İtiraz etmedim. Tahta çantaları tokuştura tokuştura yürümeye başladık. Ulucami' in içinden geçtik. Sağımızda Atatürk İlkokulu, solumuzda Yıldız Hamamı vardı. Sola döndük. Karameydanı camisinin önünden Sarayönüne geldik. Köşedeki kırtasiye dükkanına geldik. Bu dükkanda dört erkek kardeş bir baba çalışmasına rağmen herkes Faruk Işıklar' ı tanır. Dükkanın önüne gelen herkes Faruk abi !Faruk abi ! diye bağırır. Okulun çıkış saati olduğu için dükkanın önü oldukça kalabalıktı. Faruk abi sesleri , koro gibi hep bir ağızdan söyleniyordu. Arkadaşım da kalabalığın arasına karıştı. Birkaç kez" Faruk abi 12" dedikten sonra bir Hürriyet gazetesi aldı. Arkadaşım parayı vermeden gazeteyi almıştı. Sesimi çıkarmadım. Ama bir anlam veremedim. Belki de ben görmemiştim.Birlikte yürüdük. O evine ben de evime doğru yola koyulduk.

Ertesi gün aynı şekilde gazete almaya gittik.Yine " Faruk abi 12" dedi. Para vermeden gazeteyi aldı. Artık gazeteyi parasız aldığından emindim.Adviye yanıma gelince; bir gazeteye bir de Adviye' in yüzüne baktım. Hiçbir tepki vermedi. Konuşmaya ve yaptığı yanlışlığı yüzüne karşı söylemeye kararlıydım.

- Adviye, ben artık seninle arkadaşlık etmeyeceğim. Annem babam izin vermez.

- Neden ? Ben sana ne yaptım?

- Daha ne yapacaksın ,iki gündür gazeteyi alıp , parayı vermiyorsun. Bu çok kötü bir davranış, sana yakıştıramadım.

Ben sözümü bitirir bitirmez Adviye çantasını yere koydu. Olduğu yerde dönmeye başladı. Kahkahalarla gülüyor ve dönüyordu. Hiçbir şey anlamadım. Biraz sonra durdu. Söylediği cümle hayatımın dönüm noktası oldu.

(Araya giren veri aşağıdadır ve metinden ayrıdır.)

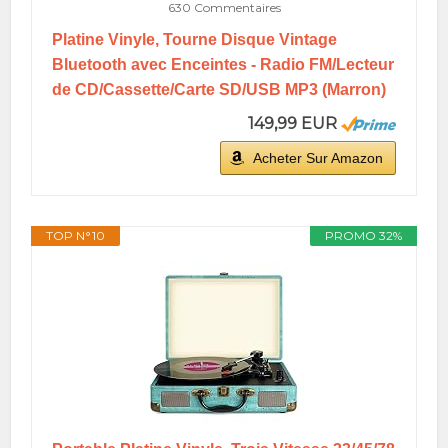
630 Commentaires
Platine Vinyle, Tourne Disque Vintage
Bluetooth avec Enceintes - Radio FM/Lecteur
de CD/Cassette/Carte SD/USB MP3 (Marron)
149,99 EUR
Acheter Sur Amazon
TOP N°10
PROMO 32%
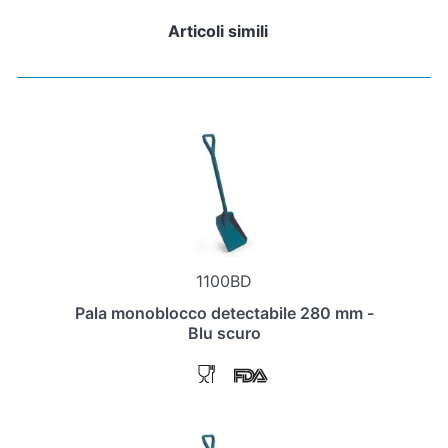
Articoli simili
1100BD
Pala monoblocco detectabile 280 mm -
Blu scuro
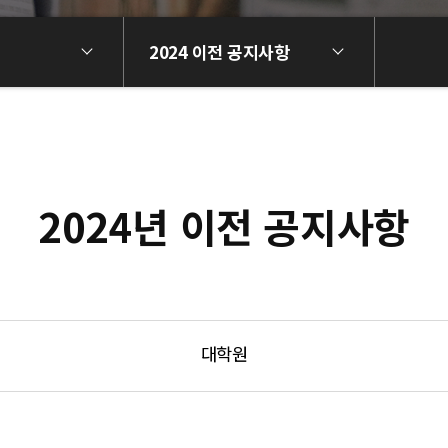
2024 이전 공지사항
2024년 이전 공지사항
대학원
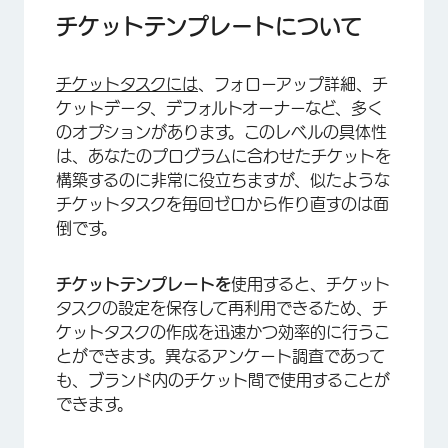
テンプレートの使用
チケットテンプレートについて
テンプレートの作成
チケットタスクには
、フォローアップ詳細、チ
テンプレートの削除
ケットデータ、デフォルトオーナーなど、多く
のオプションがあります。このレベルの具体性
は、あなたのプログラムに合わせたチケットを
構築するのに非常に役立ちますが、似たような
チケットタスクを毎回ゼロから作り直すのは面
倒です。
チケットテンプレートを
使用すると、チケット
タスクの設定を保存して再利用できるため、チ
ケットタスクの作成を迅速かつ効率的に行うこ
とができます。異なるアンケート調査であって
も、ブランド内のチケット間で使用することが
できます。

- Edibe ! canım kardeşim . BİZ BU GAZETEYE ABONEYİZ,onun için para vermedim. Daha önce böyle bir kelime duymamıştım.

- Abone ne demek?

- Gazete 25 kuruş ,biz bu gazetenin bir aylık ücreti olan yedi buçuk lira verip, gazeteyi her gün para vermeden alıyoruz.

Sorumun cevabı beni rahatlattı. Yanlış düşündüğüm için arkadaşımdan özür diledim. Eve gider gitmez , babama gazeteye abone olmak istediğimi söyledim. Babam bana yedi buçuk lirayı verdi. Gazeteye ABONE oldum.O günden sonra gazete benim hayatımın parçası oldu. Öyle bir alışkanlık ki ; karnım aç olduğunda aynı anda yemek ve gazeteyi verseler, tercihim gazete olur. Bana okuma alışkanlığı kazandıran "ABONE" sözcüğünü hiç unutmadım. Gazeteye abone olmama olumlu bakan babamı da rahmetle anıyorum.